What the task requires: Under no circumstances alter the records; copy each one exactly.

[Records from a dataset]
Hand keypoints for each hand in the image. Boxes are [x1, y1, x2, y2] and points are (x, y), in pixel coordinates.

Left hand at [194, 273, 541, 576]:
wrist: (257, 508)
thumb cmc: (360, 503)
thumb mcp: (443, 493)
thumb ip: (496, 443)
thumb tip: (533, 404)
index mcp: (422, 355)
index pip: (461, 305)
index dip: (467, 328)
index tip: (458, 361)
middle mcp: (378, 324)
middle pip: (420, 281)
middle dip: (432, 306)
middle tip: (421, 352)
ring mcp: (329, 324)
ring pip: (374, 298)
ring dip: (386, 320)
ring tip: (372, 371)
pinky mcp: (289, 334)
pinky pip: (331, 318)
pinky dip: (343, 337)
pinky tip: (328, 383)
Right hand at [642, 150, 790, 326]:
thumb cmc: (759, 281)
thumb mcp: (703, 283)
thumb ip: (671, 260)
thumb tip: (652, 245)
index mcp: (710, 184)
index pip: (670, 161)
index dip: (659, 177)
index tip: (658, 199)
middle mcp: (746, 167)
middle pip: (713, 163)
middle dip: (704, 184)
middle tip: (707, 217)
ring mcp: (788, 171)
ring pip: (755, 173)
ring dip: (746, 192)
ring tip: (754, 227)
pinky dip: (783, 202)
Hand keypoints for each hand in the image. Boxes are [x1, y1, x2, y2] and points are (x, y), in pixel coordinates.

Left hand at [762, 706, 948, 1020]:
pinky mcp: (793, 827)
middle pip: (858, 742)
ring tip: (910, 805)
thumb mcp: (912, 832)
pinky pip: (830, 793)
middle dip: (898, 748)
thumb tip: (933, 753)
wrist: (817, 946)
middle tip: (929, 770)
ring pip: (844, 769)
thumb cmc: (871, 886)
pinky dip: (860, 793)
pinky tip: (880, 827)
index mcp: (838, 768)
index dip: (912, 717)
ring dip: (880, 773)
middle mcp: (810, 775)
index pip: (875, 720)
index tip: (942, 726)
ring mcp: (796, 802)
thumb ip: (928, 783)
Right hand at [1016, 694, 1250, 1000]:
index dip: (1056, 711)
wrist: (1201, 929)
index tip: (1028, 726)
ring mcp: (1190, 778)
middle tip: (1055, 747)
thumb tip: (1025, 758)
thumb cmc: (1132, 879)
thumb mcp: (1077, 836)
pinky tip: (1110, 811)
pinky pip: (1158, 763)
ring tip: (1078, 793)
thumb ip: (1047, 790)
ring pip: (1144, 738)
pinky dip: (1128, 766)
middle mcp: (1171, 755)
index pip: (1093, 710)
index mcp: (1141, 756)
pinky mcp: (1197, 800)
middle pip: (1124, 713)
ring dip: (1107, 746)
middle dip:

Result below:
Hand keypoints for each hand in the image. Boxes are [x1, y1, x2, y2] and points are (x, y), in pixel coordinates.

Left hand at [194, 273, 541, 576]:
wrist: (257, 508)
thumb cmc: (360, 503)
thumb mcp: (443, 493)
thumb ip: (496, 443)
thumb tip: (533, 404)
index mcp: (422, 355)
index pip: (461, 305)
index dip: (467, 328)
index tip: (458, 361)
middle mcp: (378, 324)
middle pip: (420, 281)
middle dip: (432, 306)
middle tip: (421, 352)
ring mcp: (329, 324)
ring pip: (374, 298)
ring dip: (386, 320)
ring tip: (372, 371)
pinky mcp: (289, 334)
pinky pip: (331, 318)
pinky dip: (343, 337)
pinky tip: (328, 383)
Right hand at [642, 150, 790, 326]:
thumb cmc: (759, 281)
thumb mcp: (703, 283)
thumb ip: (671, 260)
thumb tip: (652, 245)
index mcp: (710, 184)
index pip: (670, 161)
index dip: (659, 177)
index tip: (658, 199)
middle mcp: (746, 167)
middle pip: (713, 163)
middle dip: (704, 184)
middle tip: (707, 217)
ring mcp: (788, 171)
ring pip: (755, 173)
ring dip: (746, 192)
ring tip: (754, 227)
pinky dip: (783, 202)
Hand keypoints for each hand in the image. Boxes are [x1, y1, x2, y2] and points are (x, y), in pixel coordinates.

Left hand at [762, 706, 948, 1020]:
pinky mcp: (793, 827)
middle pip: (858, 742)
ring tip: (910, 805)
thumb mcp: (912, 832)
pinky pip: (830, 793)
middle dip: (898, 748)
thumb tip: (933, 753)
wrist: (817, 946)
middle tip: (929, 770)
ring pip: (844, 769)
thumb cmc: (871, 886)
pinky dip: (860, 793)
pinky tip: (880, 827)
index mcp: (838, 768)
index dip: (912, 717)
ring dip: (880, 773)
middle mcp: (810, 775)
index pip: (875, 720)
index tip: (942, 726)
ring mcp: (796, 802)
thumb ip: (928, 783)
Right hand at [1016, 694, 1250, 1000]:
index dip: (1056, 711)
wrist: (1201, 929)
index tip: (1028, 726)
ring mcp: (1190, 778)
middle tip: (1055, 747)
thumb tip: (1025, 758)
thumb cmc: (1132, 879)
thumb mcp: (1077, 836)
pinky tip: (1110, 811)
pinky pip: (1158, 763)
ring tip: (1078, 793)
thumb ip: (1047, 790)
ring pip: (1144, 738)
pinky dip: (1128, 766)
middle mcp: (1171, 755)
index pip: (1093, 710)
index mcp: (1141, 756)
pinky mcp: (1197, 800)
middle pip: (1124, 713)
ring dip: (1107, 746)
middle dip:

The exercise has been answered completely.